── DATA SHOWN
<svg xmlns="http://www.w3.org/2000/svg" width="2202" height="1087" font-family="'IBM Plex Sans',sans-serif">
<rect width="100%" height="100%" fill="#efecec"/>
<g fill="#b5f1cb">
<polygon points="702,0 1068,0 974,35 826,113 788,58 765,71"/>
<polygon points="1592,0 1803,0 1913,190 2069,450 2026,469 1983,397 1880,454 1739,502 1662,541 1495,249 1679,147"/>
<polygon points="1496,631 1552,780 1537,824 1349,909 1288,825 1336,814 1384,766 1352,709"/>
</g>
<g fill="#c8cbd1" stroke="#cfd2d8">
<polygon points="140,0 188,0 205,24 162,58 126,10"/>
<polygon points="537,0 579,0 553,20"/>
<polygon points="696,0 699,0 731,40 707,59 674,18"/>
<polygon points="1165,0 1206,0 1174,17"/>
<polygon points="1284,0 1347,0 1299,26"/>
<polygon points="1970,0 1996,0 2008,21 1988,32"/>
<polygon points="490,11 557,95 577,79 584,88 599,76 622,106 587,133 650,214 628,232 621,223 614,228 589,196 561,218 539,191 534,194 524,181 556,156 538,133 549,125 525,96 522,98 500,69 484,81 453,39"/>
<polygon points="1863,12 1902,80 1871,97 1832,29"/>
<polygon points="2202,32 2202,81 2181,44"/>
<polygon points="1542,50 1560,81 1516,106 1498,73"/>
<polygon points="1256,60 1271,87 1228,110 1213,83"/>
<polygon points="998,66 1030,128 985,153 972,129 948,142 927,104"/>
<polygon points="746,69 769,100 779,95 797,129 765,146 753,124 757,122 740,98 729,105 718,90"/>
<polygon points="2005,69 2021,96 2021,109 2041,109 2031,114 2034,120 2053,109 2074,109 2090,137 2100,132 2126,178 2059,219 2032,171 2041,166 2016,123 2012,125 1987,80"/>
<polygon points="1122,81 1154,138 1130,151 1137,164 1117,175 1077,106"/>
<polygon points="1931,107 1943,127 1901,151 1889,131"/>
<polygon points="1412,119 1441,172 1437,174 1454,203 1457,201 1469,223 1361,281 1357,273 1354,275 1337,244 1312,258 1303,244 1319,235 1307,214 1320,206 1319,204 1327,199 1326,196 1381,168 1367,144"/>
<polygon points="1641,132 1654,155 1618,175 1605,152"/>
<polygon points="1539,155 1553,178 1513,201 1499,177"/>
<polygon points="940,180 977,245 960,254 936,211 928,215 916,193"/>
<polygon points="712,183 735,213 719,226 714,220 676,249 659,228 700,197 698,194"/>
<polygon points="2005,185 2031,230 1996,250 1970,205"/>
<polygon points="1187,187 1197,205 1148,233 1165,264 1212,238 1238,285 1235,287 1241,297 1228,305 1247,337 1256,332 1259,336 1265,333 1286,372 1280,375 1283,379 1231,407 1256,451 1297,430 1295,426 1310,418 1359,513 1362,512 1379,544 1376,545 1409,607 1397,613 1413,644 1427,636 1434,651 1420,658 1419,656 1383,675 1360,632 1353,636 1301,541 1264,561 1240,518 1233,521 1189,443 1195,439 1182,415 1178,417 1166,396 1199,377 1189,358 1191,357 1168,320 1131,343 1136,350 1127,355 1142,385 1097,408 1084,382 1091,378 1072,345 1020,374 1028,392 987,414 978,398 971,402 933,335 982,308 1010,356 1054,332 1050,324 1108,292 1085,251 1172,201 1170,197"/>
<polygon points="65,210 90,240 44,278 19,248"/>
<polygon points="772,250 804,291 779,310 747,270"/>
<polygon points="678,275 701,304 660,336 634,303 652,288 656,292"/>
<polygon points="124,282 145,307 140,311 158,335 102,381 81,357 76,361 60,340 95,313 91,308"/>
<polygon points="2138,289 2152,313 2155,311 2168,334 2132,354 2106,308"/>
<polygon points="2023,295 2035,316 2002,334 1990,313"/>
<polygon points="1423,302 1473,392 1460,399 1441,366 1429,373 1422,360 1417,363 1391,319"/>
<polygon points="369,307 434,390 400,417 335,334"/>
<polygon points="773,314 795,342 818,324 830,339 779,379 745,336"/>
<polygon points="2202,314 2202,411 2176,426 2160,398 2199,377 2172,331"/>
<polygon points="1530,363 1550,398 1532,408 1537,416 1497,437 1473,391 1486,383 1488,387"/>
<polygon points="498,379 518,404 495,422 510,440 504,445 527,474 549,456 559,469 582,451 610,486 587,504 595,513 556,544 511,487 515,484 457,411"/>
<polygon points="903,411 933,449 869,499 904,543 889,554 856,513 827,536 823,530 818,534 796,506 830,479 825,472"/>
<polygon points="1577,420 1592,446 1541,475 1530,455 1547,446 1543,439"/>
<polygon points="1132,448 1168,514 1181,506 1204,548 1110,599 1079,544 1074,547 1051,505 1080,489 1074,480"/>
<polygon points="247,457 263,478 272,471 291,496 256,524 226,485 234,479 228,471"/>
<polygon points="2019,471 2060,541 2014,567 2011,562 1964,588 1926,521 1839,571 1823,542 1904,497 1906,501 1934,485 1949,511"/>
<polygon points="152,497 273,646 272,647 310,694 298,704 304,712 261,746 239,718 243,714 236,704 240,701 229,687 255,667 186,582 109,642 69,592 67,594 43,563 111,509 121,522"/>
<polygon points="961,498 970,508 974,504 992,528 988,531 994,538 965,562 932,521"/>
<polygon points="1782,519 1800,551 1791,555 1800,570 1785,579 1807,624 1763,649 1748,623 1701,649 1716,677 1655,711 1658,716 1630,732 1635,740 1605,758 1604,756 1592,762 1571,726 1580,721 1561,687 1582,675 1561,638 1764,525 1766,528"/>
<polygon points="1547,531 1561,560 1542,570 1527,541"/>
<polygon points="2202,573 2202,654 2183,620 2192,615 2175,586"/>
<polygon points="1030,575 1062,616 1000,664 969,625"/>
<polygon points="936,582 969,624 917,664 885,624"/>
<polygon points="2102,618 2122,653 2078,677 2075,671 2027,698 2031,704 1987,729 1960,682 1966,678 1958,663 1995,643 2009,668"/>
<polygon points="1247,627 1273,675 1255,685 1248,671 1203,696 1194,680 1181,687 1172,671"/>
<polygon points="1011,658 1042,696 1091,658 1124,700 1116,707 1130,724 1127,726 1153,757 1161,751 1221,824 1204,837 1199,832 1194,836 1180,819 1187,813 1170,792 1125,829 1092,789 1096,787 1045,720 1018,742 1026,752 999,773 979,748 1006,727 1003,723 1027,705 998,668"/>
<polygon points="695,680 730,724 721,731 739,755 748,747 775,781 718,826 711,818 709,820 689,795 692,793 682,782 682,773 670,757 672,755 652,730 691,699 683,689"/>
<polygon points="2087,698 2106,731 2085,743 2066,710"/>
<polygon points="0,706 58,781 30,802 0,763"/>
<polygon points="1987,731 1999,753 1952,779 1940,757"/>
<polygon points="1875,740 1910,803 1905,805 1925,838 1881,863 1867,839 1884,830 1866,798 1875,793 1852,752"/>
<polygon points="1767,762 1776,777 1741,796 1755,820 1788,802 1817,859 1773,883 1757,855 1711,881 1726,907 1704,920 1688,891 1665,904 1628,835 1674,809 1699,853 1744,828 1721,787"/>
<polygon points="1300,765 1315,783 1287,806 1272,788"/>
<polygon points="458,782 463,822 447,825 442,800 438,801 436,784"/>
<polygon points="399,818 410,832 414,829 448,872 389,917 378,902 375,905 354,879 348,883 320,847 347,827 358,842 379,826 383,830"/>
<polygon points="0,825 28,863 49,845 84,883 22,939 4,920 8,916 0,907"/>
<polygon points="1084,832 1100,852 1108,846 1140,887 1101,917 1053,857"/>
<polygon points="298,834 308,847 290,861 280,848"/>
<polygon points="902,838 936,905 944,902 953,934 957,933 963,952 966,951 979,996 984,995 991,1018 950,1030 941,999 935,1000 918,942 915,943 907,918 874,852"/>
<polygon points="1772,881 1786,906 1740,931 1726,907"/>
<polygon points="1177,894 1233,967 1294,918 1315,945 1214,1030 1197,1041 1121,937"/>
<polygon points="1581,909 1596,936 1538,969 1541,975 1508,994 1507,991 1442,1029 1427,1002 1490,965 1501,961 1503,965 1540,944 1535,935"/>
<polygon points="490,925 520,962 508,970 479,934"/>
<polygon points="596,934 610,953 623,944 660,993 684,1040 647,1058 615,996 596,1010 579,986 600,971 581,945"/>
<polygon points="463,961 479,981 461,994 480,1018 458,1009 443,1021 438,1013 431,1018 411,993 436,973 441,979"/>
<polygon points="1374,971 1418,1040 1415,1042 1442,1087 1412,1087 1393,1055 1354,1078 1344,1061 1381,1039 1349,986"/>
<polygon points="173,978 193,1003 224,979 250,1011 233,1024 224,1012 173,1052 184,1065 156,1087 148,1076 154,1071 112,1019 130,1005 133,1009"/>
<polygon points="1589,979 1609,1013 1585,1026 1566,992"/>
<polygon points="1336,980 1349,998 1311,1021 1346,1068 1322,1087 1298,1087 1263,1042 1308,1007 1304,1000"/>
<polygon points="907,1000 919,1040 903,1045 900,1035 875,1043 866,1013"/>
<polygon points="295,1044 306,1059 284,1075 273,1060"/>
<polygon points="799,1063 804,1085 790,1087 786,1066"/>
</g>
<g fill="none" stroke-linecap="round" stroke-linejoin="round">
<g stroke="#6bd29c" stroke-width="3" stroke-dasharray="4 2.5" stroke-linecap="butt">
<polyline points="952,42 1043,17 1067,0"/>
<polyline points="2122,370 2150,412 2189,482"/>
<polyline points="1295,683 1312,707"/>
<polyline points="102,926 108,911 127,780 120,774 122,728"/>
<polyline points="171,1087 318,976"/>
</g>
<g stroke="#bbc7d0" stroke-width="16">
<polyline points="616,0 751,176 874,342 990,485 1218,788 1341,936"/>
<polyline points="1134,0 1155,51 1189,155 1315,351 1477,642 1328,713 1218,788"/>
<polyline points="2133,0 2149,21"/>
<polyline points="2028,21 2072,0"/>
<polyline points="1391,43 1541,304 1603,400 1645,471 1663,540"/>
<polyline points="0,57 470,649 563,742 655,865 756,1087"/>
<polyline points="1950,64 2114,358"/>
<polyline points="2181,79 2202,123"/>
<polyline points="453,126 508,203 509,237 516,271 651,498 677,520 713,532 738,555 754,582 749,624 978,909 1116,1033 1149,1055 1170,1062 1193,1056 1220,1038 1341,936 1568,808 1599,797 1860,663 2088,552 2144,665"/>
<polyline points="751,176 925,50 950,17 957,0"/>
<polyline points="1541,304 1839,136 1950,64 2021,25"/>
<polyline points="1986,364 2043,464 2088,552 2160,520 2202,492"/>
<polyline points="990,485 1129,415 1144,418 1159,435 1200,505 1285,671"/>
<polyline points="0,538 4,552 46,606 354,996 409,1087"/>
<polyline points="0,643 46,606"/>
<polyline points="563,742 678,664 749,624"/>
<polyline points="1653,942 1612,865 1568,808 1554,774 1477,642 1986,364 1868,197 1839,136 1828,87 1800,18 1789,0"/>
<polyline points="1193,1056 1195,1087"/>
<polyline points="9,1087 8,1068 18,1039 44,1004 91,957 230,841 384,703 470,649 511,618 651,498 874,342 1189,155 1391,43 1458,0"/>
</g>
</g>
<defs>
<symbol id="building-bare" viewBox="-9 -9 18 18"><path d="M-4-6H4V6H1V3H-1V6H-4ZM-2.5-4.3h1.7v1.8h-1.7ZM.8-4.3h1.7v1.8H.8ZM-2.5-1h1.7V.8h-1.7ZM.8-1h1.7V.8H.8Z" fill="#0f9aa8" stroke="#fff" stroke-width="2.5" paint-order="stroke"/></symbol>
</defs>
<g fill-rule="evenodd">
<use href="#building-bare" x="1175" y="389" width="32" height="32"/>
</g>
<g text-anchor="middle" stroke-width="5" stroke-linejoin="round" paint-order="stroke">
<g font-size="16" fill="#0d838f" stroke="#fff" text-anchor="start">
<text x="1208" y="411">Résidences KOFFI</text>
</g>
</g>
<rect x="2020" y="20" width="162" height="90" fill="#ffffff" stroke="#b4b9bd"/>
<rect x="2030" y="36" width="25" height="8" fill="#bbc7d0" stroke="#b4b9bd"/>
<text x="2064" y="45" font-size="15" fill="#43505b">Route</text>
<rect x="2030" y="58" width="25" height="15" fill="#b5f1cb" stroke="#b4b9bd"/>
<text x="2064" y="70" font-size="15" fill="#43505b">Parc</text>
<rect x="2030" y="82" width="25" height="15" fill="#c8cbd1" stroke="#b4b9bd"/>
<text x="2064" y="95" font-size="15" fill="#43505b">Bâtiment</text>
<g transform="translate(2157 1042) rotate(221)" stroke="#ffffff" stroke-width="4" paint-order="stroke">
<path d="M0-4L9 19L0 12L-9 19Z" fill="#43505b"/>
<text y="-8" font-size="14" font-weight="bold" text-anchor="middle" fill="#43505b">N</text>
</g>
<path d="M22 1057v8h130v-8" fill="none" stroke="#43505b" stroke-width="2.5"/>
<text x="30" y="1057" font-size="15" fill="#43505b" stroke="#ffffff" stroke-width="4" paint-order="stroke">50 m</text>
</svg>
────
TASK DESCRIPTION: The answer is a single number: how many lines in the data above hold the string "linecap".

WRITTEN REPLY: 2